Indexed Universal Life Insurance
A flexible premium universal life product with an indexed feature. An Indexed Universal Life policy (IUL) functions similarly to universal life; however, the client can choose to allocate their policy’s values into a Fixed Account or an Indexed Account. An IUL also supplies a floor that ensures your cash value will not decrease because you are not directly invested in the market.
How does Indexed Universal Life insurance work?
When you pay your IUL premium, you have the flexibility to choose between a minimum and maximum amount. The premium goes in to the Fixed Account where premium expenses are deducted. The remainder has the potential to build policy cash value that can be accessed through policy loans and withdrawals**. This account value is allocated between the Fixed Account and Indexed Accounts based on your instructions.
Why is this important?
|Premium flexibility||The ability to increase or decrease premiums in the future to accommodate your budget or cash flow needs.|
|Death benefit flexibility||The option to adjust the policy’s death benefit should your life insurance protection needs change in the future.|
|Builds cash value||
Accumulates valuable long-term cash values for future cash needs such as helping fund a child’s college education, paying off your mortgage early, funding a business opportunity or supplementing retirement income.
Life insurance death proceeds are paid out income-tax free and the IUL policy’s cash values accumulate tax-deferred, an important feature when you consider how taxation can have an adverse effect on your savings growth potential.

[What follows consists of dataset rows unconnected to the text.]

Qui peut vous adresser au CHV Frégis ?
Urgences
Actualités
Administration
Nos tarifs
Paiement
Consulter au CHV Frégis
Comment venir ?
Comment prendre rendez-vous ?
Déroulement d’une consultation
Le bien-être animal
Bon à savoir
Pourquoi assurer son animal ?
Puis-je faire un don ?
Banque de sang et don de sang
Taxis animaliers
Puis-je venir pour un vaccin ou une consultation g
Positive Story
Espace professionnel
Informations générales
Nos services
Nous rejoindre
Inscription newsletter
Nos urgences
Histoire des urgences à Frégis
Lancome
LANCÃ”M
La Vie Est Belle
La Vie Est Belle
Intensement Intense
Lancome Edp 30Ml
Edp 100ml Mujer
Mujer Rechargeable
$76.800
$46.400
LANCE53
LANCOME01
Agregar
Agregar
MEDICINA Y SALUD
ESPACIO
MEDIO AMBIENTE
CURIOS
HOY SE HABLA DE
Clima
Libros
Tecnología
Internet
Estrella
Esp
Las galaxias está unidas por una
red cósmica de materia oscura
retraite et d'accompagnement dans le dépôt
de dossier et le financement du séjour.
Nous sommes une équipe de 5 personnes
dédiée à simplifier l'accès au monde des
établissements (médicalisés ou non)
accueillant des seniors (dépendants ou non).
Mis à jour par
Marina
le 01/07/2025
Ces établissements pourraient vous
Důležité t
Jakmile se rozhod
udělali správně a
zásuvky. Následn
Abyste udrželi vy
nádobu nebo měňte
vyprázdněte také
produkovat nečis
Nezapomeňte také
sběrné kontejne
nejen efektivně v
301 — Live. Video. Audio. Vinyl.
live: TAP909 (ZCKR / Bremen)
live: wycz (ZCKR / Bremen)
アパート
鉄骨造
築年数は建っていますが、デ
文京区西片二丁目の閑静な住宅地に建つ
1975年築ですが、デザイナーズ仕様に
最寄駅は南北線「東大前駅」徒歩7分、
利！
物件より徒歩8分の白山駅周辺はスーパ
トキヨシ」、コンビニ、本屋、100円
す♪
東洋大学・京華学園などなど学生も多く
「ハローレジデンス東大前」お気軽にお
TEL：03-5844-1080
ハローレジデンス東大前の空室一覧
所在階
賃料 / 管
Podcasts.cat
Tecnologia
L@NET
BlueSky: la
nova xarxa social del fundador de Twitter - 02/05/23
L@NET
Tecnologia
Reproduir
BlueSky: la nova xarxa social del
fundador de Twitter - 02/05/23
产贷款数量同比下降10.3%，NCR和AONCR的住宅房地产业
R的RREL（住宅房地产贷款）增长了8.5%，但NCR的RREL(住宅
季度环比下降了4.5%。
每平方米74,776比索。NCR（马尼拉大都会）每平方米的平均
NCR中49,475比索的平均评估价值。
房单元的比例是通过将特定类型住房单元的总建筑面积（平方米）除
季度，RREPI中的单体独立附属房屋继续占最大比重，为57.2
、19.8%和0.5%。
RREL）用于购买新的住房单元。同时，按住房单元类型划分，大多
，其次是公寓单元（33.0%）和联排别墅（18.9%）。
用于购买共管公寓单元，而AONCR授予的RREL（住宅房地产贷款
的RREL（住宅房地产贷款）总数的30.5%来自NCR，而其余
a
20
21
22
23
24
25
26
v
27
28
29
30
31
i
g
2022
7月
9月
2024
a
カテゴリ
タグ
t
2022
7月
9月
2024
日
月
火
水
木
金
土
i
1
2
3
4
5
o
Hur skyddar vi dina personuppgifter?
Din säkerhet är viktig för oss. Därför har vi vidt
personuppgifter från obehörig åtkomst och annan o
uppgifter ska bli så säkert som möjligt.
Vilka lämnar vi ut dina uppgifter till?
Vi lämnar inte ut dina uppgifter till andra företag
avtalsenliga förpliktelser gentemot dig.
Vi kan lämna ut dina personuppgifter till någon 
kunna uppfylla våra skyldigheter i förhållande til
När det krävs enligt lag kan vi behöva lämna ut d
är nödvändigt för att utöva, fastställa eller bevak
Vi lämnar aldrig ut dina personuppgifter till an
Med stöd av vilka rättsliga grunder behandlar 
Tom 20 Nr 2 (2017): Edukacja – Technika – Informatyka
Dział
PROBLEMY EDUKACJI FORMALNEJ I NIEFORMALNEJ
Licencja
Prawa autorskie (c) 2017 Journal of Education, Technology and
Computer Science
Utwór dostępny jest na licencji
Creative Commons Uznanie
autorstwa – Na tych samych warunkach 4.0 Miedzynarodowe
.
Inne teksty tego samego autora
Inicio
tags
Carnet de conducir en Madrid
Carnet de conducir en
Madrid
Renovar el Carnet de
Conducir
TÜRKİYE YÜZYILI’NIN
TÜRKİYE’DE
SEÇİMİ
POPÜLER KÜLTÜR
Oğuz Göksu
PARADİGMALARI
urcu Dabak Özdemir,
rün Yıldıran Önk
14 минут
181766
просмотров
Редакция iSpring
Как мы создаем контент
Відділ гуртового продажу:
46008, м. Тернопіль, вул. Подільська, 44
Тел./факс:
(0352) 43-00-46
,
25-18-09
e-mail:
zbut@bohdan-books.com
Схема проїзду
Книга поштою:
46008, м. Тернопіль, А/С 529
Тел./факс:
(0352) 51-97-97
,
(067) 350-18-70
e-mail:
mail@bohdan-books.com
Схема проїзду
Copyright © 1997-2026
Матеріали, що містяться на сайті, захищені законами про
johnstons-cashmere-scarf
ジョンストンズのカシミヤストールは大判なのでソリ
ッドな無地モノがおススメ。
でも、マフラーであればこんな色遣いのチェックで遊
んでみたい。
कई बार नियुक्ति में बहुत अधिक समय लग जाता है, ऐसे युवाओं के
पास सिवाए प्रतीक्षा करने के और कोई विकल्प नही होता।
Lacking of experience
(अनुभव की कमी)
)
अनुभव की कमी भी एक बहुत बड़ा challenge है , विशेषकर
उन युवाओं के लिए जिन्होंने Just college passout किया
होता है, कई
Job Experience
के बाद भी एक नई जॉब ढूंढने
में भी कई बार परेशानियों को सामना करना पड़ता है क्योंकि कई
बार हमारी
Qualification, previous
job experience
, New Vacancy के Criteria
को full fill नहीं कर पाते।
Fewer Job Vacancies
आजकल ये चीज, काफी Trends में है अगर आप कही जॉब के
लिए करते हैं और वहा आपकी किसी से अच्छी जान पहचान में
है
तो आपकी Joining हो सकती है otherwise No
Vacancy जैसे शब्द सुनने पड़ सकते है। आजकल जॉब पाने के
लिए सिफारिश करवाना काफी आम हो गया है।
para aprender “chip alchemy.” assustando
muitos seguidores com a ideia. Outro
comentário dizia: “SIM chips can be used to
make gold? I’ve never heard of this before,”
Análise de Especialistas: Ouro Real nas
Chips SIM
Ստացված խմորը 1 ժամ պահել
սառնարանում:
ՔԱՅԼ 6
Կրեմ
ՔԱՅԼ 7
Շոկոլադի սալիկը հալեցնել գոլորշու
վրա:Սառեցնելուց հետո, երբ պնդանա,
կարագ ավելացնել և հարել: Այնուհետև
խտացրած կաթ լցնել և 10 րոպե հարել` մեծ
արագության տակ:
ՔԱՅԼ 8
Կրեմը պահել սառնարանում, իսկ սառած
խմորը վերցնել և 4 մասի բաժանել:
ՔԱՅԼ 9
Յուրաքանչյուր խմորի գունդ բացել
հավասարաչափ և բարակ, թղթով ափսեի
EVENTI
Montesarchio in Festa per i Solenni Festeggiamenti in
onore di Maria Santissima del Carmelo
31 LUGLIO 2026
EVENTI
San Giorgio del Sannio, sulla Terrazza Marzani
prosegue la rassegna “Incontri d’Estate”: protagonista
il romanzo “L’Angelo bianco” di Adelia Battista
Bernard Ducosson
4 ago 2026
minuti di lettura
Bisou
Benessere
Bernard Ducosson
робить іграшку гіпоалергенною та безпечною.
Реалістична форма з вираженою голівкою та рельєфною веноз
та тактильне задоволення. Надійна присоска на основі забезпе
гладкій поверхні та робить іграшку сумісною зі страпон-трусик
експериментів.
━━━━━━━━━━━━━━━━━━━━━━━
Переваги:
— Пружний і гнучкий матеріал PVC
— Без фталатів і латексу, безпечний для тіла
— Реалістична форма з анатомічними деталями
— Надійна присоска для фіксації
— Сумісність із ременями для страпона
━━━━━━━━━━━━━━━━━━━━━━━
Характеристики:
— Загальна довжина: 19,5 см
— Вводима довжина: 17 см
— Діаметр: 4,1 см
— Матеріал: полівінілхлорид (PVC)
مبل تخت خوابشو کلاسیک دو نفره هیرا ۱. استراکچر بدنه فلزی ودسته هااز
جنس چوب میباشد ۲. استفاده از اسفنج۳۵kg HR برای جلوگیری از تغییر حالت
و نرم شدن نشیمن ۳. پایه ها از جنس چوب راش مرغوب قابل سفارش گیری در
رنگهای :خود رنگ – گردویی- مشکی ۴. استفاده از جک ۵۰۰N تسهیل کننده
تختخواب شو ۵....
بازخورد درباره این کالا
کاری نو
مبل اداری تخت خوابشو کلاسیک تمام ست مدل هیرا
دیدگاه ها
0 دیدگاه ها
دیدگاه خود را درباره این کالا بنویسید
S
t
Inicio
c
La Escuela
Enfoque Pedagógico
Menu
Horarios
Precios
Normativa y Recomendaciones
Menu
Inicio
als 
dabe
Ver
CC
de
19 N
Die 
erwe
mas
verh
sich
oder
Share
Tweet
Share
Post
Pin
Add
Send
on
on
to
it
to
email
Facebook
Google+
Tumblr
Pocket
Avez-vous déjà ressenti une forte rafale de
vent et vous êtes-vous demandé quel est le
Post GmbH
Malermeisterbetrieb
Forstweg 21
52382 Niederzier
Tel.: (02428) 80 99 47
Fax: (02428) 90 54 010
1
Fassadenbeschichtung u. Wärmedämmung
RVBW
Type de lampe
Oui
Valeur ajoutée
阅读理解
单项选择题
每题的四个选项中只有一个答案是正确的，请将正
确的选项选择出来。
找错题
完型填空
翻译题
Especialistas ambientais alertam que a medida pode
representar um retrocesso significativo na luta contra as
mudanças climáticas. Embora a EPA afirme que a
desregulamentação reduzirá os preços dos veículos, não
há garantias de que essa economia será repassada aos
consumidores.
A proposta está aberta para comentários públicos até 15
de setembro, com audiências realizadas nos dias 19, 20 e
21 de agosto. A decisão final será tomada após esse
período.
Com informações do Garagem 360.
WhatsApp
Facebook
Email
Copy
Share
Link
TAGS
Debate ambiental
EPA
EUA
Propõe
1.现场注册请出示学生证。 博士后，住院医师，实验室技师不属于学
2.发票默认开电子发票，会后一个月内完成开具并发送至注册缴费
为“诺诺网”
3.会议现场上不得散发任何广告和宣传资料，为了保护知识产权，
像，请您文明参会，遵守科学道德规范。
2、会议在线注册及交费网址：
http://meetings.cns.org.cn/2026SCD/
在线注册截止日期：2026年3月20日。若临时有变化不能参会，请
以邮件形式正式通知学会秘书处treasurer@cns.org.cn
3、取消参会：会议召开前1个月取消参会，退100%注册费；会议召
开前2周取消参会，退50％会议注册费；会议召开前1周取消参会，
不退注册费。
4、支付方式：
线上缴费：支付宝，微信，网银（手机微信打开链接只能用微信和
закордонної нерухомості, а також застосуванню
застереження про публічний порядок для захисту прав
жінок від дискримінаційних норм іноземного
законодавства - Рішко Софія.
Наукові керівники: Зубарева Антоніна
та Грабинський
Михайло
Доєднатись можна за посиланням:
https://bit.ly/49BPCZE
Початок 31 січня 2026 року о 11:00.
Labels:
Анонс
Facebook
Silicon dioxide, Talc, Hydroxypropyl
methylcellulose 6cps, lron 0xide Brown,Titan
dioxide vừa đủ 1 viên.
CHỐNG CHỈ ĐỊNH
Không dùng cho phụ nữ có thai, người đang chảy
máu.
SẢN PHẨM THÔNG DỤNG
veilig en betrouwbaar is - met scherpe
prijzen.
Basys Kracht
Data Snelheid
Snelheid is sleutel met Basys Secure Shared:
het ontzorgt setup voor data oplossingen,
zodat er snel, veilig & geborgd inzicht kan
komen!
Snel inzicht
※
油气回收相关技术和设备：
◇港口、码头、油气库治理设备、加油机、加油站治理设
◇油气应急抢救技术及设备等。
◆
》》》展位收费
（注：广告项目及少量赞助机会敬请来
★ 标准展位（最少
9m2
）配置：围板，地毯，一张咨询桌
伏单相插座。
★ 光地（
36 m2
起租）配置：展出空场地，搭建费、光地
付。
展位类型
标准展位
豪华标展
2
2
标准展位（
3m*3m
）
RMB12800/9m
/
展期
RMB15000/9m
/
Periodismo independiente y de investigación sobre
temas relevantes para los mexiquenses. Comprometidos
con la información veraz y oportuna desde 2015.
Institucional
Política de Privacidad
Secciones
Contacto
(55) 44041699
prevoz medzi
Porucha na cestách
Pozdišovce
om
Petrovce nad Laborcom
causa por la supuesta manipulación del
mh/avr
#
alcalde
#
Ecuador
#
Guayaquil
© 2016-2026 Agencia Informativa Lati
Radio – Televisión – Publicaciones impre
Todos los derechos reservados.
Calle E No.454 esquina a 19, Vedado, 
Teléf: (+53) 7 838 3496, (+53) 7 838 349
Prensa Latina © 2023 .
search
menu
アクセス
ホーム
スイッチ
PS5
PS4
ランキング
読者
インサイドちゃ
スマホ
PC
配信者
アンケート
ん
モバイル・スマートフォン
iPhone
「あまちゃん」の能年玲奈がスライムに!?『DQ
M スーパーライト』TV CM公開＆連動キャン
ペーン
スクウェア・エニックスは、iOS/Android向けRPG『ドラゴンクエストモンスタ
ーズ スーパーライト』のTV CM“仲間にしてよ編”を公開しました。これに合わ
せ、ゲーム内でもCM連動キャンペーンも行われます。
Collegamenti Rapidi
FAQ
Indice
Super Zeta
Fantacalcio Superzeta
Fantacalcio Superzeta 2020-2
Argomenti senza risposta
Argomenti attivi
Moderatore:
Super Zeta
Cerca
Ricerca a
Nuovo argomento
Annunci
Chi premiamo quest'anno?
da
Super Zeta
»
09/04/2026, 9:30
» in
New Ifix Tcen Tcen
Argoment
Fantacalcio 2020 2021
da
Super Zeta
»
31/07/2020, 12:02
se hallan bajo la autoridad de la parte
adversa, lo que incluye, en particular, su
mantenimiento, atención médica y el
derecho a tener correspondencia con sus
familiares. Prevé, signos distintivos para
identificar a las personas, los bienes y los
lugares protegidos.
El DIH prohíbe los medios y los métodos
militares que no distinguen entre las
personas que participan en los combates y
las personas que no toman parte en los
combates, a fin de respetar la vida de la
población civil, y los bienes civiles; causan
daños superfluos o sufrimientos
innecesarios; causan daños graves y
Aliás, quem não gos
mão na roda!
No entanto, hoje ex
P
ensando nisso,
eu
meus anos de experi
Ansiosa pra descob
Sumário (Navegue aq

|Favorable loan feature||The ability to access the IUL policy’s cash value tax-free through policy loans allows you to maximize your cash needs without sacrificing valuable life insurance protection. (Loan balances will reduce the death benefit.)|
The option to design an IUL policy that reflects your particular needs and situation.
** Indexed Universal Life Insurance may be subject to the risk that the return on the investment may not rise as quickly as projected. The policy will require monitoring to ensure the policy does not lapse during low returns. Caps and participation rates limit full participation in the success of the market. Fees can increase over time and may eat into the payments made or the value of the cash account.